Anyway, I have given up on Cool.  They put Geek on my little bracelet in the neonatal ward and I expect somebody will chisel it into my tombstone.
            Which brings us to this week’s subject, which, as I’m sure you’ve already surmised, is potatoes.
            Foods, like footwear, go through periods of being in and out, cool and uncool.  Sometimes it seems related to puzzling spelling.  Quiche was all the rage before people got used to the French, and arugula and edamame had their own shining moments before the dining public learned to pronounce them.
            Some foods can achieve Coolth by showing up in unexpected colors, like blue corn chips or green pasta, or by being seemingly inedible, like sushi.
            I’m not sure what foods are cool right now, but the potato at present seems to be the vegetative equivalent of the Swamp Thing. 
It was not always so.  Back around the time I was yearning for those shoes, nutritionists were ardently defending the noble spud from the ravages of the new low-carbohydrate diets.  The unbuttered potato, they said, was not only low in calories but also loaded with potassium and vitamin C.
But the nutrition people, like the class geek’s last friend in the seventh grade after she accidentally breaks wind in home ec class, have now turned their backs on the spud, mumbling treacherously about something called the glycemic index.  One book placed “white potatoes” on the same list of nutritional baddies as Twinkies and Sugar Pops.
Eat sweet potatoes instead, the books urge us.  They are higher in fiber and lower on the glycemic index.
They are also orange, and what my brother Frank vomited all over the back seat of our car when he was 4.    Thanks, but I’d rather stick to those chicken heads.

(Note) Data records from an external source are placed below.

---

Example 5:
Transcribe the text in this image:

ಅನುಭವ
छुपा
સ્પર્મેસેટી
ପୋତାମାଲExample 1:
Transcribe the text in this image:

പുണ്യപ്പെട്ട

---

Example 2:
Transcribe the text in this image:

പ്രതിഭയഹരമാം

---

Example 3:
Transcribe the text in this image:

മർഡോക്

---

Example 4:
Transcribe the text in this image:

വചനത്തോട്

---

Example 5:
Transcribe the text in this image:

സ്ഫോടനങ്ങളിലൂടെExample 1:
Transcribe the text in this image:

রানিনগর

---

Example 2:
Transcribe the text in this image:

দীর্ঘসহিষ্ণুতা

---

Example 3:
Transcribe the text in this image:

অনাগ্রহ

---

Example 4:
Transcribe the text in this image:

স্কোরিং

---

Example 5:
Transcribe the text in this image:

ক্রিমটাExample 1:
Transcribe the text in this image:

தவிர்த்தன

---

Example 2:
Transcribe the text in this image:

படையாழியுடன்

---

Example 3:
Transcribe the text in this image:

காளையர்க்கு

More to the point, I’ll stick to potatoes, which, by the way, were not always referred to as “white,” as in bleached and over-processed, like white bread and rice, but as “Irish,” a nice word evoking visions of leprechauns and whiskey. 
I can’t see how something you harvest direct from the earth and pop unprocessed into the oven can be mentioned in the same breath as a Sugar Pop.  In fact, I read once that you could live quite healthily off nothing but potatoes and milk.  The Irish did for generations, though probably minus the milk and plus the whiskey.

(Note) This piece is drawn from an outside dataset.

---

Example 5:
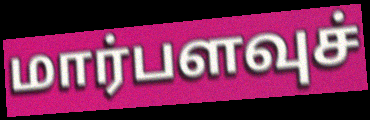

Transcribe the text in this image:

மார்பளவுச்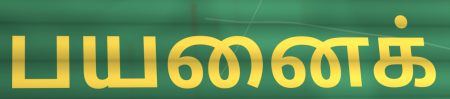
பயனைக்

In any case, spuds are so easy and fun to grow I can’t resist raising them no matter where they rate on either the glycemic index or the Coolth chart. 

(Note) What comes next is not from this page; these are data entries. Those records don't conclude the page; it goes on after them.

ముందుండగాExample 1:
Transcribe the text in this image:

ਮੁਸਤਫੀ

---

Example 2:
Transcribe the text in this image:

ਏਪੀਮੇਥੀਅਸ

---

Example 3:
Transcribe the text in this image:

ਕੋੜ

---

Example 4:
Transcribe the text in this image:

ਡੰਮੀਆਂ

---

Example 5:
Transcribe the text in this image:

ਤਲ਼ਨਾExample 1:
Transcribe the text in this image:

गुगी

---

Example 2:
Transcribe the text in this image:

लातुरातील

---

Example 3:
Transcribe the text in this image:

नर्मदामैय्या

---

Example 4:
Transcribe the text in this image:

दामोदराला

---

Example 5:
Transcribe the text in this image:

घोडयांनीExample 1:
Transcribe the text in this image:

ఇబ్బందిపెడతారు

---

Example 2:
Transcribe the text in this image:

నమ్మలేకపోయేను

Usually I plant mine on untilled ground, under a foot of spoiled hay.  This year, unable to procure hay for love or money, I resorted to the traditional method, planting them in a trench.
Healthy green plants arise from the eyes of seed potatoes, and if you are raising them in hay you should add new mulch as they grow.  If you are growing them in earth, hill up the dirt around them to keep the tubers protected from the sun.
Potatoes may be harvested at any point after the plants flower.  At first they will be tiny “new” potatoes, but if you let them grow until the vines wither you will get your share of Moby Bakers.
It doesn’t matter whether you use seed potatoes from a garden center or elderly specimens from the Bi-Lo, and it doesn’t matter how small you cut them, and it doesn’t matter if you are a good gardener or a bad gardener.  As I repeat every year until begged to stop, I have grown baking-sized spuds by accident, from peelings.
And that, Dear Reader, is what I call cool.
END
       Robin Ford Wallace lives in Deerhead Cove, where she plays quietly in the dirt, disturbing no one.